DOCUMENT EXCERPT
_____

Or. Admin. Code § 836-027-0330 - Agreement with Borrower
Except as provided in OAR 836-027-0340, a domestic insurer shall enter into a written agreement with each borrower in a securities lending transaction. The written agreement between the insurer and the borrower must contain the following provisions:
(1)
All loans must terminate not more than one year from the date of origination or
upon the earlier demand of the insurer. The insurer must have the right to
terminate the loan in a maximum of the normal settlement time for the loaned
security.
(2) At the termination of
the loan, the borrower must be obligated to return equivalent
securities.
(3) The insurer must be
entitled to receive from the borrower all distributions made by the issuer of
the loaned securities during the duration of the loan, including cash
dividends, stock dividends, stock splits and interest distributions of any kind
declared, granted or made by the issuer, or any affiliate thereof, and rights
to purchase or subscribe for additional securities.
(4) At the inception of the loan, the
borrower must provide acceptable collateral. If the acceptable collateral is in
the form of cash or cash equivalents, it must be in an amount specified in this
section. If the acceptable collateral is in the form of a letter of credit, it
must be an irrevocable letter of credit drawn on a bank acceptable to the
insurer and in an amount specified in this section. If the acceptable
collateral is in the form of direct obligations of, or securities that are
fully guaranteed as to principal and interest by, the government of the United
States or any agency of the United States, or by the Federal National Mortgage
Association or the Federal Home Loan Mortgage Corporation or in the form of
sovereign debt rated 1 by the Securities Valuation Office of the National
Association of Insurance Commissioners or any successor office established by
the National Association of Insurance Commissioners, such securities must have
a market value in an amount specified in this section. For purposes of this
section:
(a) Except as provided in subsection
(b) of this section, the amount or market value of the collateral must be
determined as of the transaction date and must be at least equal to 102 percent
of the market value of the loaned securities at that date; and
(b) In the event that foreign securities are
loaned and the denomination of the currency of the collateral is other than the
denomination of the currency of the loaned foreign securities, the amount or
market value of the collateral must be at least equal to 105 percent of the
market value of the loaned securities at that date.

_____

DATA EXTRACT

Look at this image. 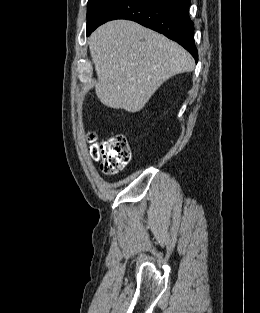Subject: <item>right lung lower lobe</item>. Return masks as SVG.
Segmentation results:
<instances>
[{"mask_svg":"<svg viewBox=\"0 0 260 313\" xmlns=\"http://www.w3.org/2000/svg\"><path fill=\"white\" fill-rule=\"evenodd\" d=\"M190 0H117L87 35L113 19H128L178 42L198 60L194 23L189 17Z\"/></svg>","mask_w":260,"mask_h":313,"instance_id":"98d812e1","label":"right lung lower lobe"}]
</instances>
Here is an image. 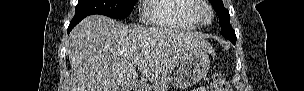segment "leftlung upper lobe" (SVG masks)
<instances>
[{
	"mask_svg": "<svg viewBox=\"0 0 304 91\" xmlns=\"http://www.w3.org/2000/svg\"><path fill=\"white\" fill-rule=\"evenodd\" d=\"M219 17L221 34L229 39L232 43L236 41L235 32L230 24L229 11L224 8L222 0H209Z\"/></svg>",
	"mask_w": 304,
	"mask_h": 91,
	"instance_id": "5c2ea615",
	"label": "left lung upper lobe"
}]
</instances>
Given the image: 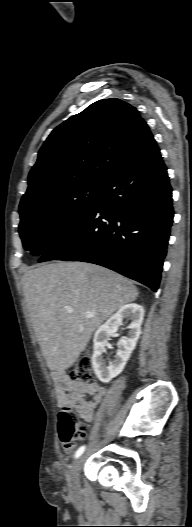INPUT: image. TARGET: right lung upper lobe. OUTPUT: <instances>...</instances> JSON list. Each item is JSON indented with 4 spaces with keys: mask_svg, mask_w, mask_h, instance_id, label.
<instances>
[{
    "mask_svg": "<svg viewBox=\"0 0 192 527\" xmlns=\"http://www.w3.org/2000/svg\"><path fill=\"white\" fill-rule=\"evenodd\" d=\"M153 140L136 108L117 98L99 100L52 131L20 204L85 182L105 185Z\"/></svg>",
    "mask_w": 192,
    "mask_h": 527,
    "instance_id": "obj_1",
    "label": "right lung upper lobe"
}]
</instances>
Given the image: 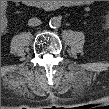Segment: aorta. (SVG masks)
I'll return each mask as SVG.
<instances>
[{
    "mask_svg": "<svg viewBox=\"0 0 109 109\" xmlns=\"http://www.w3.org/2000/svg\"><path fill=\"white\" fill-rule=\"evenodd\" d=\"M49 25L51 28H58L61 25V18L60 17H52L49 21Z\"/></svg>",
    "mask_w": 109,
    "mask_h": 109,
    "instance_id": "obj_1",
    "label": "aorta"
}]
</instances>
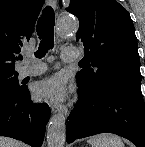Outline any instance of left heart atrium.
Wrapping results in <instances>:
<instances>
[{
	"mask_svg": "<svg viewBox=\"0 0 145 147\" xmlns=\"http://www.w3.org/2000/svg\"><path fill=\"white\" fill-rule=\"evenodd\" d=\"M67 91L65 81L60 76H53L38 82L33 93L38 100L58 102L66 97Z\"/></svg>",
	"mask_w": 145,
	"mask_h": 147,
	"instance_id": "left-heart-atrium-1",
	"label": "left heart atrium"
}]
</instances>
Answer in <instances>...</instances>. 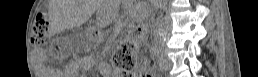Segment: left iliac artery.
Listing matches in <instances>:
<instances>
[{"mask_svg": "<svg viewBox=\"0 0 258 77\" xmlns=\"http://www.w3.org/2000/svg\"><path fill=\"white\" fill-rule=\"evenodd\" d=\"M154 54L158 55V56L160 55L159 52L156 49H154Z\"/></svg>", "mask_w": 258, "mask_h": 77, "instance_id": "left-iliac-artery-1", "label": "left iliac artery"}]
</instances>
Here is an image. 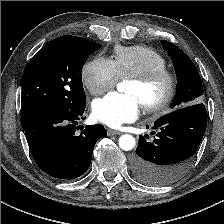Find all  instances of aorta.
<instances>
[{"label":"aorta","instance_id":"aorta-1","mask_svg":"<svg viewBox=\"0 0 224 224\" xmlns=\"http://www.w3.org/2000/svg\"><path fill=\"white\" fill-rule=\"evenodd\" d=\"M121 84L118 85V90H120ZM119 146L124 151H130L134 148L136 142L133 136L129 134H124L120 136L119 140Z\"/></svg>","mask_w":224,"mask_h":224}]
</instances>
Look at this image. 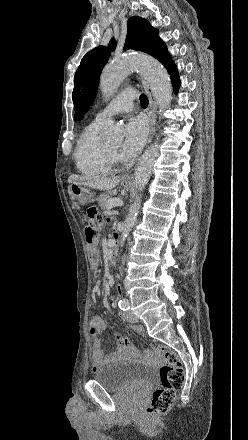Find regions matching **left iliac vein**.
<instances>
[{
	"label": "left iliac vein",
	"mask_w": 248,
	"mask_h": 440,
	"mask_svg": "<svg viewBox=\"0 0 248 440\" xmlns=\"http://www.w3.org/2000/svg\"><path fill=\"white\" fill-rule=\"evenodd\" d=\"M124 319L127 320V321H129V322H137V321H138V318H137V317L134 315V313L131 312V311H127V312L124 314Z\"/></svg>",
	"instance_id": "left-iliac-vein-1"
}]
</instances>
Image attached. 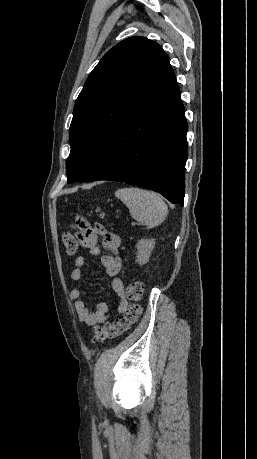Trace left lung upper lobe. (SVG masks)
Here are the masks:
<instances>
[{
  "label": "left lung upper lobe",
  "mask_w": 257,
  "mask_h": 459,
  "mask_svg": "<svg viewBox=\"0 0 257 459\" xmlns=\"http://www.w3.org/2000/svg\"><path fill=\"white\" fill-rule=\"evenodd\" d=\"M168 59L159 44L139 36L111 48L88 76L69 129L68 183L93 181L110 156L113 134Z\"/></svg>",
  "instance_id": "1"
}]
</instances>
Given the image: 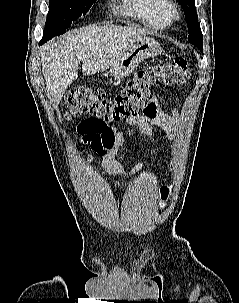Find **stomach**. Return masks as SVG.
Returning a JSON list of instances; mask_svg holds the SVG:
<instances>
[{
    "instance_id": "stomach-1",
    "label": "stomach",
    "mask_w": 239,
    "mask_h": 303,
    "mask_svg": "<svg viewBox=\"0 0 239 303\" xmlns=\"http://www.w3.org/2000/svg\"><path fill=\"white\" fill-rule=\"evenodd\" d=\"M161 52V46L152 38L146 37L134 43L119 59L110 67V76L115 80L128 76L144 59L155 57Z\"/></svg>"
}]
</instances>
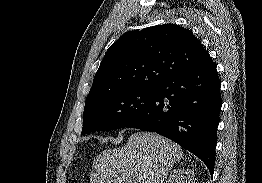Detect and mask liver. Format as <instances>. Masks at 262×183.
<instances>
[{"label": "liver", "mask_w": 262, "mask_h": 183, "mask_svg": "<svg viewBox=\"0 0 262 183\" xmlns=\"http://www.w3.org/2000/svg\"><path fill=\"white\" fill-rule=\"evenodd\" d=\"M183 158L179 145L156 133L132 134L122 148L100 153L90 183H163Z\"/></svg>", "instance_id": "liver-1"}]
</instances>
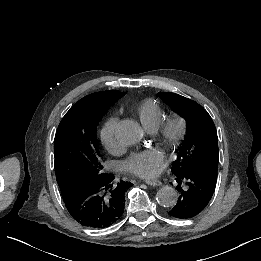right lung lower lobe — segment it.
Returning <instances> with one entry per match:
<instances>
[{
    "instance_id": "right-lung-lower-lobe-1",
    "label": "right lung lower lobe",
    "mask_w": 261,
    "mask_h": 261,
    "mask_svg": "<svg viewBox=\"0 0 261 261\" xmlns=\"http://www.w3.org/2000/svg\"><path fill=\"white\" fill-rule=\"evenodd\" d=\"M114 176L103 173L93 182H76L62 195L70 215L81 225L105 228L119 220L125 208V192L131 183L113 185Z\"/></svg>"
}]
</instances>
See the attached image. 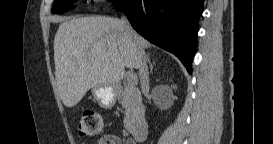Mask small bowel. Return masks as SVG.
<instances>
[{
	"label": "small bowel",
	"instance_id": "small-bowel-1",
	"mask_svg": "<svg viewBox=\"0 0 273 144\" xmlns=\"http://www.w3.org/2000/svg\"><path fill=\"white\" fill-rule=\"evenodd\" d=\"M97 144H120V143H132L129 140H122L115 136L105 135L100 137L97 142Z\"/></svg>",
	"mask_w": 273,
	"mask_h": 144
}]
</instances>
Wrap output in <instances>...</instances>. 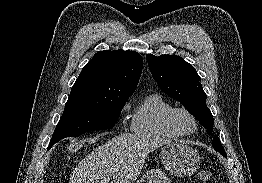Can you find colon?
Returning a JSON list of instances; mask_svg holds the SVG:
<instances>
[{
    "label": "colon",
    "instance_id": "1",
    "mask_svg": "<svg viewBox=\"0 0 262 183\" xmlns=\"http://www.w3.org/2000/svg\"><path fill=\"white\" fill-rule=\"evenodd\" d=\"M198 179L203 183L208 182L211 179V172L209 170H200L198 172Z\"/></svg>",
    "mask_w": 262,
    "mask_h": 183
}]
</instances>
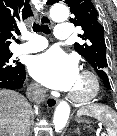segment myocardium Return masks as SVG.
I'll use <instances>...</instances> for the list:
<instances>
[{
	"instance_id": "1",
	"label": "myocardium",
	"mask_w": 117,
	"mask_h": 136,
	"mask_svg": "<svg viewBox=\"0 0 117 136\" xmlns=\"http://www.w3.org/2000/svg\"><path fill=\"white\" fill-rule=\"evenodd\" d=\"M81 77L87 79L90 83V90L85 95H78L73 92L68 94V97L71 101L75 103H88L94 100L100 93V81L95 73L89 70H83L79 74Z\"/></svg>"
}]
</instances>
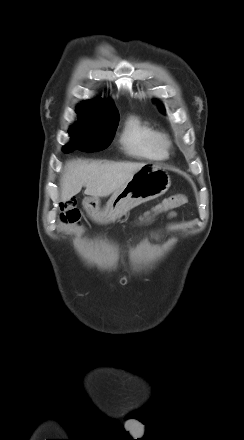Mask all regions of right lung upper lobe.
Masks as SVG:
<instances>
[{"mask_svg": "<svg viewBox=\"0 0 244 440\" xmlns=\"http://www.w3.org/2000/svg\"><path fill=\"white\" fill-rule=\"evenodd\" d=\"M78 113L80 122L91 125L108 126L119 122L118 110L111 100L97 99L84 102L79 105Z\"/></svg>", "mask_w": 244, "mask_h": 440, "instance_id": "right-lung-upper-lobe-1", "label": "right lung upper lobe"}]
</instances>
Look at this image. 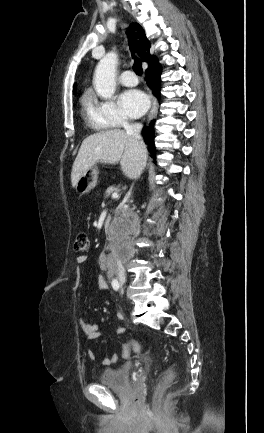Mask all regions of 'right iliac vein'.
Here are the masks:
<instances>
[{"label": "right iliac vein", "mask_w": 264, "mask_h": 433, "mask_svg": "<svg viewBox=\"0 0 264 433\" xmlns=\"http://www.w3.org/2000/svg\"><path fill=\"white\" fill-rule=\"evenodd\" d=\"M124 281H125V280H123V279L121 280L122 283H124Z\"/></svg>", "instance_id": "63e3f726"}]
</instances>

_____

INSTRUCTIONS
**a.** In the Oregon rule on securities lending agreements, when must the collateral be worth at least 105 percent of the loaned securities instead of 102 percent? Answer in one to three sentences.
**b.** According to the Oregon rule on securities lending agreements, what is the longest time a loan can run?
**c.** Pick up the Oregon rule on securities lending agreements with borrowers right after its last sentence, and keep going in the same style.

RESPONSES TO THE EXERCISE
**a.** The higher 105 percent level applies when foreign securities are loaned and the collateral is in a different currency from those securities. In every other case, the collateral must be worth at least 102 percent of the loaned securities' market value on the transaction date.

**b.** A loan must end no more than one year from the date it starts, or sooner if the insurer demands it.

**c.**
(5) If the amount or market value of the
collateral provided by the borrower at any time is less than the applicable
amount or market value specified in section (4) of this rule, the borrower must
immediately provide additional collateral as follows:
(a) If the amount or market value of the
collateral to which section (4)(a) of this rule applies should become less than
100 percent of the market value of the loaned securities at the close of any
business day, the borrower must immediately provide additional collateral to
increase the amount or market value of the collateral up to an amount at least
equal to 102 percent of the market value of the loaned securities;
(b) If the amount or market value of the
collateral to which section (4)(b) of this rule applies should become less than
102 percent of the market value of the loaned securities at the close of any
business day, the borrower must immediately provide additional collateral to
increase the amount or market value of the collateral up to an amount at least
equal to 105 percent of the market value of the loaned securities;
and
(c) In any transaction in which
the borrower and the insurer agree on a designated percentage that is greater
than the applicable amount or market value specified in section (4) of this
rule, if the amount or market value of the collateral provided by the borrower
should become an amount less than such designated percentage of the market
value of the loaned securities at the close of any business day, the borrower
must immediately provide additional collateral to increase the amount or market
value of the collateral up to an amount at least equal to the designated
percentage of the market value of the loaned securities.
(6) If the collateral is an irrevocable
letter of credit, a replacement letter of credit replacing the existing letter
of credit must be in the possession of the insurer a minimum of the normal
settlement time for the security loaned plus four business days before the
expiration date of the existing letter of credit. If a replacement letter of
credit is not in the possession of the insurer by the required time, the
insurer must perfect its rights under the existing letter of credit. The
release of a letter of credit by the insurer before its expiration date must be
conditioned upon the actual return of the loaned securities to the
insurer.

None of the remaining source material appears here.